◆ Work instructions:
• a. Which people does the book review name?
• b. Carry the book review forward, picking up after its final sentence.

◆ Document segment:
I've known Anisha for a while now and have always admired her massively innovative yet measurement-driven marketing mind. I was one of the first people who read her book Storm the Norm and as a reader of business books by the dozen, did something I normally never do - read it cover to cover in one day.
What grabbed my attention at first was the perfectly poised premise of the book - "market storms aren't purely accidental, there is a method to the magic". The book delves into why and how some businesses do it differently and break fresh ground as leading innovators in their respective industries. No blanket suppositions and ethics lessons, but straight out human endeavour moments when the tide turned, or rather was made to turn by the stormers. And how they capitalised on opportunities that the others couldn't.
I have been a huge fan of Blue Ocean Strategy by Renee Mauborgne & W.Chan Kim, and have read it over a dozen times. A book that's re-readable over and over again, and every read opens new dimensions - it is a book that will be remembered. Storm the Norm is that from an Indian business context. If Mauborgne & Kim were charged to write the Indian Blue Ocean Strategy, this would be it.
The book has stories from the founders/ CEOs of businesses who dared to be different, staring the unknown in the face and changing the path for their brands through sheer will and their norm-storming ability. The book has no ready answers for you but comes closest to telling you in granular detail what stormers do that others can't or just won't - their ability to think years ahead, to dare to be ludicrous and trigger an audacious storm, to persist with their convictions and to manage to make their new, the new norm.

Data items:
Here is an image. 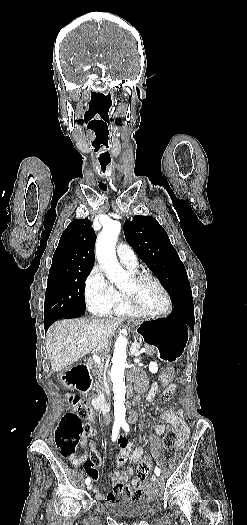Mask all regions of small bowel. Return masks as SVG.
Instances as JSON below:
<instances>
[{
    "mask_svg": "<svg viewBox=\"0 0 247 525\" xmlns=\"http://www.w3.org/2000/svg\"><path fill=\"white\" fill-rule=\"evenodd\" d=\"M175 384H171L168 388L171 391L175 389ZM159 388L160 387H153V385L150 387L148 392L145 394V400L148 402L153 401L157 395L159 394ZM168 425H173L177 432L183 440H185L188 436V429L184 423V421L181 419L180 411H177L175 409L166 410L161 414L160 417L157 418L154 424V435L156 437L161 436ZM90 434H85L80 443L82 448H86L88 442H89ZM116 443L119 446V451L115 455V460L118 464L119 470L114 471L110 473L107 477L111 480L113 483V489L111 492H109L107 495H103L104 491L102 488L97 487L94 489L93 494L97 498L103 499L104 506H119L121 503V491H122V485H124L132 476V470L130 468L125 467L127 460H130L134 464H138L142 457L145 456L146 459L154 458L158 463H161L163 461V456L159 452L158 449H153L151 454H146V445L143 444L138 447H134L133 443L130 442L127 437L121 433H119L116 436ZM69 461L74 467L84 466L85 471L90 476V479L92 481H97L99 479V476L97 474H92L91 465H96L95 462L98 461L97 466L99 468H102L104 466V463L101 461L100 457L96 453H91L90 455L87 453H84L81 456H75L71 455L69 456ZM127 488H131L132 491H134L137 495L129 498L131 501H137L141 497L142 490L140 482L138 480H134L131 485H127Z\"/></svg>",
    "mask_w": 247,
    "mask_h": 525,
    "instance_id": "1",
    "label": "small bowel"
}]
</instances>
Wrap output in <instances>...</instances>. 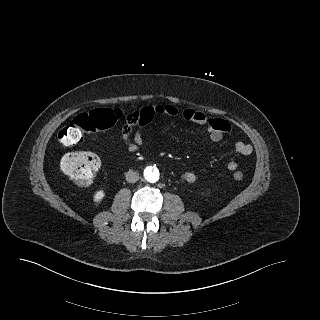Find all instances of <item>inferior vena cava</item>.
<instances>
[{"label":"inferior vena cava","mask_w":320,"mask_h":320,"mask_svg":"<svg viewBox=\"0 0 320 320\" xmlns=\"http://www.w3.org/2000/svg\"><path fill=\"white\" fill-rule=\"evenodd\" d=\"M139 179V175L137 172L133 171V170H129L126 173V181L129 183H135L136 181H138Z\"/></svg>","instance_id":"obj_1"}]
</instances>
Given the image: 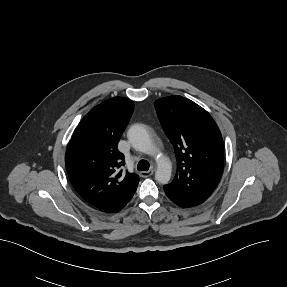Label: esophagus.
Instances as JSON below:
<instances>
[{
  "mask_svg": "<svg viewBox=\"0 0 287 287\" xmlns=\"http://www.w3.org/2000/svg\"><path fill=\"white\" fill-rule=\"evenodd\" d=\"M154 173V169H150L149 171H141L139 175L143 178L149 177Z\"/></svg>",
  "mask_w": 287,
  "mask_h": 287,
  "instance_id": "1",
  "label": "esophagus"
}]
</instances>
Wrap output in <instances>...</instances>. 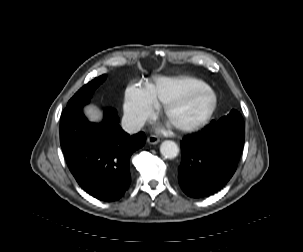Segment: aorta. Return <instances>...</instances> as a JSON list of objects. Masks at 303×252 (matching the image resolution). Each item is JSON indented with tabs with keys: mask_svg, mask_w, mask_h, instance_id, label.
<instances>
[{
	"mask_svg": "<svg viewBox=\"0 0 303 252\" xmlns=\"http://www.w3.org/2000/svg\"><path fill=\"white\" fill-rule=\"evenodd\" d=\"M160 153L168 159L175 158L179 153V148L174 141L165 140L160 145Z\"/></svg>",
	"mask_w": 303,
	"mask_h": 252,
	"instance_id": "762f6f07",
	"label": "aorta"
}]
</instances>
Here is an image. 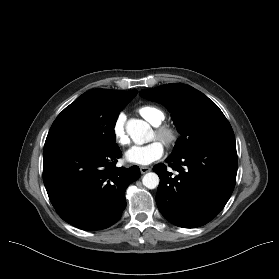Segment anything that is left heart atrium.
I'll return each mask as SVG.
<instances>
[{
    "instance_id": "left-heart-atrium-1",
    "label": "left heart atrium",
    "mask_w": 279,
    "mask_h": 279,
    "mask_svg": "<svg viewBox=\"0 0 279 279\" xmlns=\"http://www.w3.org/2000/svg\"><path fill=\"white\" fill-rule=\"evenodd\" d=\"M164 154V146L158 141H152L142 146H133L126 152V159L134 164L149 165L159 160Z\"/></svg>"
}]
</instances>
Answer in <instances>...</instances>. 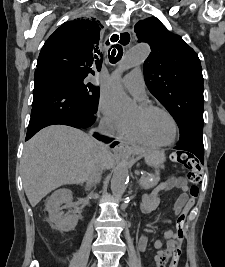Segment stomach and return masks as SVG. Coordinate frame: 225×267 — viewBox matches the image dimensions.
Segmentation results:
<instances>
[{
	"mask_svg": "<svg viewBox=\"0 0 225 267\" xmlns=\"http://www.w3.org/2000/svg\"><path fill=\"white\" fill-rule=\"evenodd\" d=\"M146 162L149 165L159 166L165 160L163 153H148L145 155Z\"/></svg>",
	"mask_w": 225,
	"mask_h": 267,
	"instance_id": "1",
	"label": "stomach"
}]
</instances>
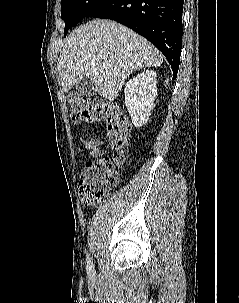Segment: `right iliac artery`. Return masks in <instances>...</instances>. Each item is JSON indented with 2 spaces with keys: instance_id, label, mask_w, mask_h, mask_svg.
<instances>
[{
  "instance_id": "obj_1",
  "label": "right iliac artery",
  "mask_w": 239,
  "mask_h": 303,
  "mask_svg": "<svg viewBox=\"0 0 239 303\" xmlns=\"http://www.w3.org/2000/svg\"><path fill=\"white\" fill-rule=\"evenodd\" d=\"M87 269L90 273L94 272V266L89 255L87 256Z\"/></svg>"
}]
</instances>
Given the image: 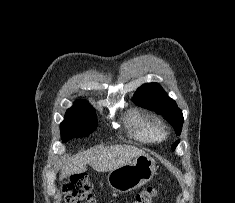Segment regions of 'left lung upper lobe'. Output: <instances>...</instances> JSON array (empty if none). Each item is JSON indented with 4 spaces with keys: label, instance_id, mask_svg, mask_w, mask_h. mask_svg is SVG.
<instances>
[{
    "label": "left lung upper lobe",
    "instance_id": "5c2ea615",
    "mask_svg": "<svg viewBox=\"0 0 235 203\" xmlns=\"http://www.w3.org/2000/svg\"><path fill=\"white\" fill-rule=\"evenodd\" d=\"M133 101L138 106L153 110L167 118L174 127L177 135H180L183 125L182 111L177 107L175 101L157 83H147L137 89L133 96ZM175 142L172 149L178 145Z\"/></svg>",
    "mask_w": 235,
    "mask_h": 203
}]
</instances>
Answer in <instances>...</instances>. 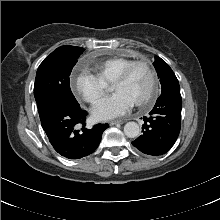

◆ Results for each task:
• a. Anisha, Renee Mauborgne, and W. Chan Kim.

• b.
Anisha's partner in crime, Ranjan Malik, an innovation specialist in his own right, has gone so far as to actually create a methodology framework that helps businesses such as yours and mine to "revitalise our current business core and create the future core" through out-and-out innovation. It starts with first realising the stale norms, to spotting the hidden sub-optimal, to conceiving and iterating the breakthrough to elegance, to finding that ever-needed pace to critical mass and finally arriving at a fresh norm.
The framework inspires and, more importantly, helps you discover your own method to your own unique magic - it tells you how you have unwittingly been a stormer most of your life, and now that you know it and know how you did it, you can do it by design and at will. It did that to me.
In my opinion, this book is valuable to students and CXOs alike. The other clear out-take is that the leaders of all of these brands were the bastions of the pure. They had their own convictions, which were at the other end of the spectrum, but they believed in them with such devotedness, it was almost religious. They were in it to win in the big game and were not afraid to try, even if it meant they would fail a few times to accomplish their compelling purpose. Anisha has managed to make this point brilliantly across all three categories she has broken up her stories into - The Entrepreneur to The Challenger to The Legacy Brands.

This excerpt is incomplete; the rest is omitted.